Co-Creative Learning via Metropolis-Hastings Interaction between Humans and AI
Ryota Okumura, Tadahiro Taniguchi, Akira Taniguchi, Yoshinobu Hagiwara

TL;DR
This paper introduces co-creative learning where humans and AI collaboratively develop shared understanding through a Bayesian interaction model, demonstrating improved categorization and convergence in human-AI pairs.
Contribution
It presents a novel co-creative learning paradigm using Metropolis-Hastings interaction, with empirical evidence of enhanced shared sign systems in human-AI collaboration.
Findings
Human-AI pairs with MH-based agents improved categorization accuracy.

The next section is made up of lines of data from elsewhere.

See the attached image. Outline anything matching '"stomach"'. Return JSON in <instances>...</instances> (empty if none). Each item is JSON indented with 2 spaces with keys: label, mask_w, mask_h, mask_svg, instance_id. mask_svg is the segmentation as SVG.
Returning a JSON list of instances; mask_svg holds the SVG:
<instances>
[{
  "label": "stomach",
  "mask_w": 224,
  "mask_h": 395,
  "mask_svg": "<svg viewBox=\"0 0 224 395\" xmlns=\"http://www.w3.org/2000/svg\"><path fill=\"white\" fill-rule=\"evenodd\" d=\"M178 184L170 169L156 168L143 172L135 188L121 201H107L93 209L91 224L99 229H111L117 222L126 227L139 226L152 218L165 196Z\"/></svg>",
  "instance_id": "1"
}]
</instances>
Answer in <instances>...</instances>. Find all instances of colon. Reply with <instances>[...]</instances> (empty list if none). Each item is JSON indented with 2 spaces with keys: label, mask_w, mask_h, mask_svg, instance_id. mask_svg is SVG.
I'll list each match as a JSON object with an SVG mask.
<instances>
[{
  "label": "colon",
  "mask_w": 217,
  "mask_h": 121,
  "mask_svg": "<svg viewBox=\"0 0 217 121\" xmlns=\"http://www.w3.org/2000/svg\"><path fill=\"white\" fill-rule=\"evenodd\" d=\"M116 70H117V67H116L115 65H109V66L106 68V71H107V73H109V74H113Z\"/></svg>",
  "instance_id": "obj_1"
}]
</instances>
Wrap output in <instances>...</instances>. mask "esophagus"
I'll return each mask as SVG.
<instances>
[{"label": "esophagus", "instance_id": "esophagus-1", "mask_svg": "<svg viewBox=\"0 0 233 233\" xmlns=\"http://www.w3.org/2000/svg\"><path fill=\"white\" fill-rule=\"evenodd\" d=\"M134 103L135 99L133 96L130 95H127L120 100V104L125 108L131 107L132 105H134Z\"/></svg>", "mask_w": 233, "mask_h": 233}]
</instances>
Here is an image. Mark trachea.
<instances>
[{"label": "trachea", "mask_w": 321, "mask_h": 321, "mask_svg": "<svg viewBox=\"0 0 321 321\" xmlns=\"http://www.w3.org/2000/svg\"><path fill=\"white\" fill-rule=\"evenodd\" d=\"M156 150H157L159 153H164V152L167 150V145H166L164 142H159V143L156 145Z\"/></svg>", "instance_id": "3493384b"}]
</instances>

Stronger convergence toward shared sign systems was observed.
Human acceptance behavior aligned with MH-derived probabilities.
Abstract
We propose co-creative learning as a novel paradigm where humans and AI, i.e., biological and artificial agents, mutually integrate their partial perceptual information and knowledge to construct shared external representations, a process we interpret as symbol emergence. Unlike traditional AI teaching based on unilateral knowledge transfer, this addresses the challenge of integrating information from inherently different modalities. We empirically test this framework using a human-AI interaction model based on the Metropolis-Hastings naming game (MHNG), a decentralized Bayesian inference mechanism. In an online experiment, 69 participants played a joint attention naming game (JA-NG) with one of three computer agent types (MH-based, always-accept, or always-reject) under partial observability. Results show that human-AI pairs with an MH-based agent significantly improved categorization…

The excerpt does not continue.